Answer:
54.21 mL.
Explanation:
We'll begin by calculating the number of mole in 0.242 g calcium carbonate, CaCO3.
This is illustrated below:
Mass of CaCO3 = 0.242 g
Molar mass of CaCO3 = 40 + 12 +(16x3) = 40+ 12 + 48 = 100 g/mol
Mole of CaCO3 =?
Mole = mass /Molar mass
Mole of CaCO3 = 0.242/100
Mole of CaCO3 = 2.42×10¯³ mole.
Next, we shall write the balanced equation for the reaction. This is given below:
CaCO3 —> CaO + CO2
From the balanced equation above,
1 mole of CaCO3 decomposed to produce 1 mole CaO and 1 mole of CO2.

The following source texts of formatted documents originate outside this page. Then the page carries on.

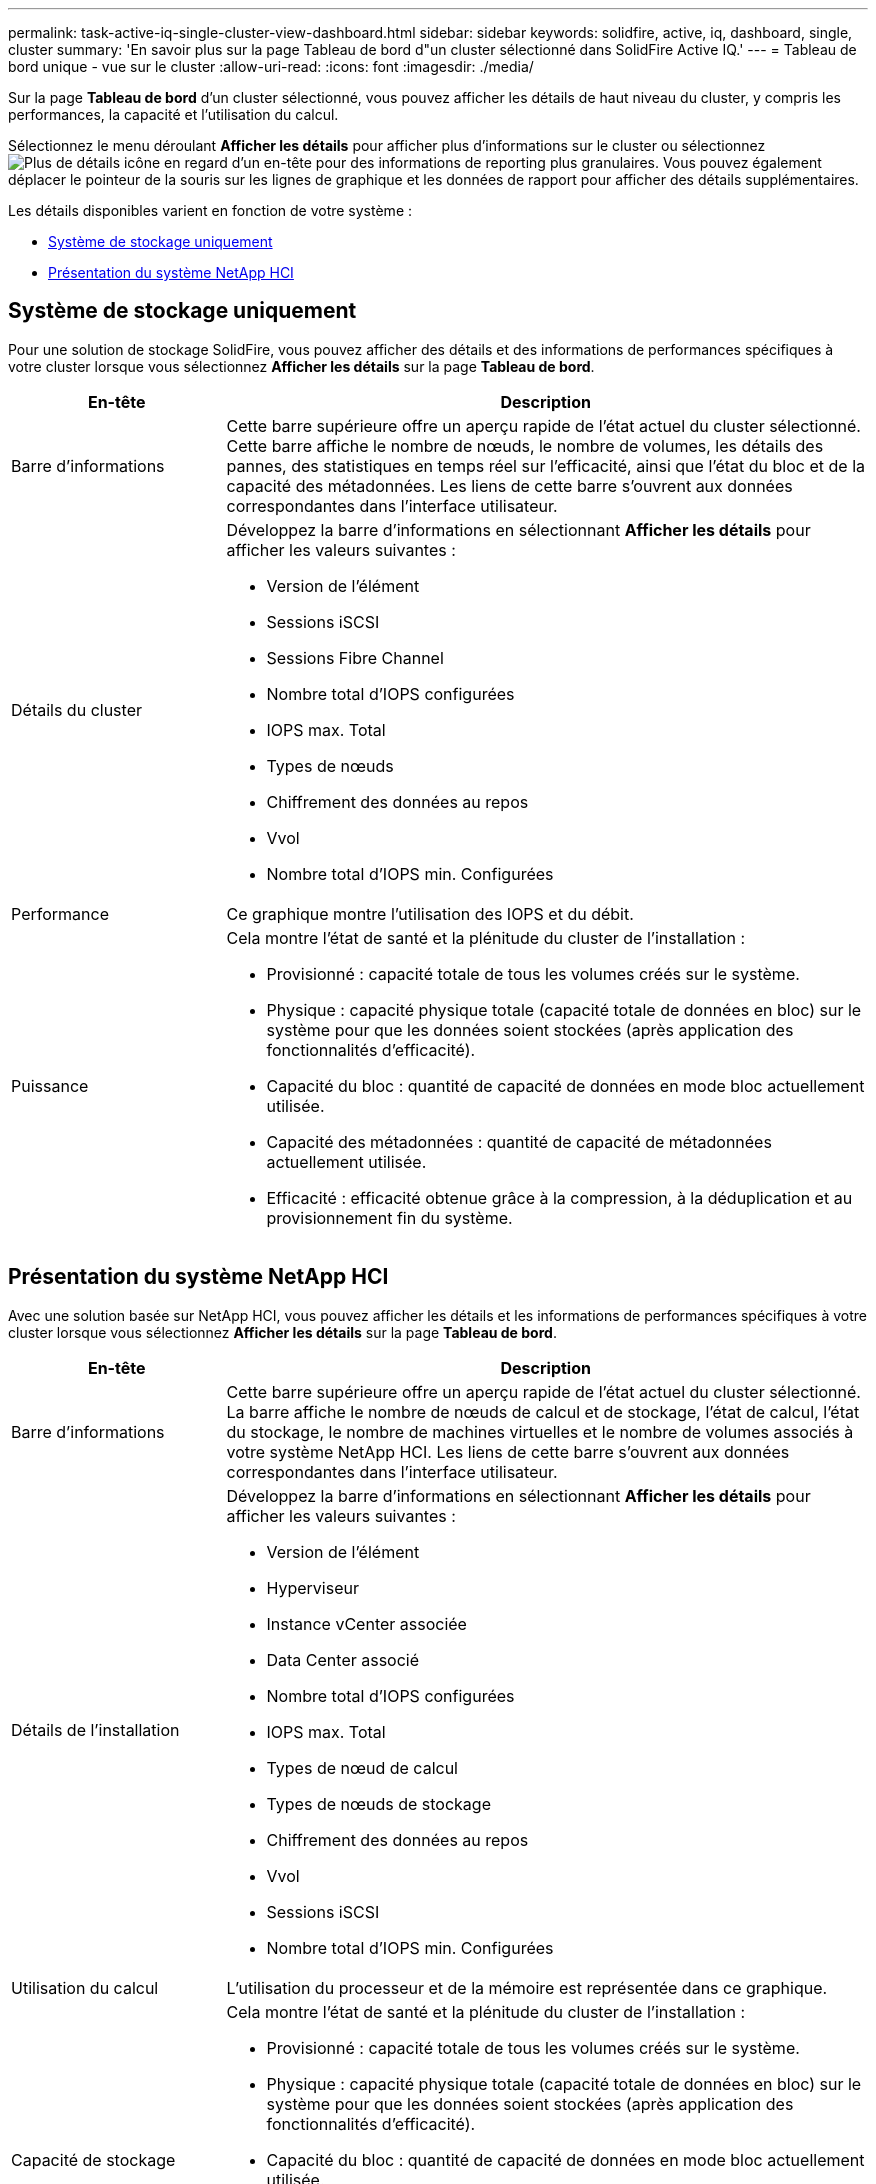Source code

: ---
permalink: task-active-iq-single-cluster-view-dashboard.html 
sidebar: sidebar 
keywords: solidfire, active, iq, dashboard, single, cluster 
summary: 'En savoir plus sur la page Tableau de bord d"un cluster sélectionné dans SolidFire Active IQ.' 
---
= Tableau de bord unique - vue sur le cluster
:allow-uri-read: 
:icons: font
:imagesdir: ./media/


[role="lead"]
Sur la page *Tableau de bord* d'un cluster sélectionné, vous pouvez afficher les détails de haut niveau du cluster, y compris les performances, la capacité et l'utilisation du calcul.

Sélectionnez le menu déroulant *Afficher les détails* pour afficher plus d'informations sur le cluster ou sélectionnez image:more_details.PNG["Plus de détails"] icône en regard d'un en-tête pour des informations de reporting plus granulaires. Vous pouvez également déplacer le pointeur de la souris sur les lignes de graphique et les données de rapport pour afficher des détails supplémentaires.

Les détails disponibles varient en fonction de votre système :

* <<Système de stockage uniquement>>
* <<Présentation du système NetApp HCI>>




== Système de stockage uniquement

Pour une solution de stockage SolidFire, vous pouvez afficher des détails et des informations de performances spécifiques à votre cluster lorsque vous sélectionnez *Afficher les détails* sur la page *Tableau de bord*.

[cols="25,75"]
|===
| En-tête | Description 


| Barre d'informations | Cette barre supérieure offre un aperçu rapide de l'état actuel du cluster sélectionné. Cette barre affiche le nombre de nœuds, le nombre de volumes, les détails des pannes, des statistiques en temps réel sur l'efficacité, ainsi que l'état du bloc et de la capacité des métadonnées. Les liens de cette barre s'ouvrent aux données correspondantes dans l'interface utilisateur. 


| Détails du cluster  a| 
Développez la barre d'informations en sélectionnant *Afficher les détails* pour afficher les valeurs suivantes :

* Version de l'élément
* Sessions iSCSI
* Sessions Fibre Channel
* Nombre total d'IOPS configurées
* IOPS max. Total
* Types de nœuds
* Chiffrement des données au repos
* Vvol
* Nombre total d'IOPS min. Configurées




| Performance | Ce graphique montre l'utilisation des IOPS et du débit. 


| Puissance  a| 
Cela montre l'état de santé et la plénitude du cluster de l'installation :

* Provisionné : capacité totale de tous les volumes créés sur le système.
* Physique : capacité physique totale (capacité totale de données en bloc) sur le système pour que les données soient stockées (après application des fonctionnalités d'efficacité).
* Capacité du bloc : quantité de capacité de données en mode bloc actuellement utilisée.
* Capacité des métadonnées : quantité de capacité de métadonnées actuellement utilisée.
* Efficacité : efficacité obtenue grâce à la compression, à la déduplication et au provisionnement fin du système.


|===


== Présentation du système NetApp HCI

Avec une solution basée sur NetApp HCI, vous pouvez afficher les détails et les informations de performances spécifiques à votre cluster lorsque vous sélectionnez *Afficher les détails* sur la page *Tableau de bord*.

[cols="25,75"]
|===
| En-tête | Description 


| Barre d'informations | Cette barre supérieure offre un aperçu rapide de l'état actuel du cluster sélectionné. La barre affiche le nombre de nœuds de calcul et de stockage, l'état de calcul, l'état du stockage, le nombre de machines virtuelles et le nombre de volumes associés à votre système NetApp HCI. Les liens de cette barre s'ouvrent aux données correspondantes dans l'interface utilisateur. 


| Détails de l'installation  a| 
Développez la barre d'informations en sélectionnant *Afficher les détails* pour afficher les valeurs suivantes :

* Version de l'élément
* Hyperviseur
* Instance vCenter associée
* Data Center associé
* Nombre total d'IOPS configurées
* IOPS max. Total
* Types de nœud de calcul
* Types de nœuds de stockage
* Chiffrement des données au repos
* Vvol
* Sessions iSCSI
* Nombre total d'IOPS min. Configurées




| Utilisation du calcul | L'utilisation du processeur et de la mémoire est représentée dans ce graphique. 


| Capacité de stockage  a| 
Cela montre l'état de santé et la plénitude du cluster de l'installation :

* Provisionné : capacité totale de tous les volumes créés sur le système.
* Physique : capacité physique totale (capacité totale de données en bloc) sur le système pour que les données soient stockées (après application des fonctionnalités d'efficacité).
* Capacité du bloc : quantité de capacité de données en mode bloc actuellement utilisée.
* Capacité des métadonnées : quantité de capacité de métadonnées actuellement utilisée.
* Efficacité : efficacité obtenue grâce à la compression, à la déduplication et au provisionnement fin du système.




| Performances du stockage | Les IOPS et le débit sont représentés sur ce graphique. 
|===


== Trouvez plus d'informations

https://www.netapp.com/support-and-training/documentation/["Documentation produit NetApp"^]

Next, we shall determine the number of mole of CO2 produced from the reaction.
This can be obtained as follow:
From the balanced equation above,
1 mole of CaCO3 decomposed to produce 1 mole of CO2.
Therefore,
2.42×10¯³ mole of CaCO3 will also decompose to produce 2.42×10¯³ mole of CO2.
Therefore, 2.42×10¯³ mole of CO2 were obtained from the reaction.
Finally, we shall determine volume occupied by 2.42×10¯³ mole of CO2.
This can be obtained as follow:
1 mole of CO2 occupies 22400 mL at STP.
Therefore, 2.42×10¯³ mole of CO2 will occupy = 2.42×10¯³ x 22400 = 54.21 mL
Therefore, 54.21 mL of CO2 were obtained from the reaction.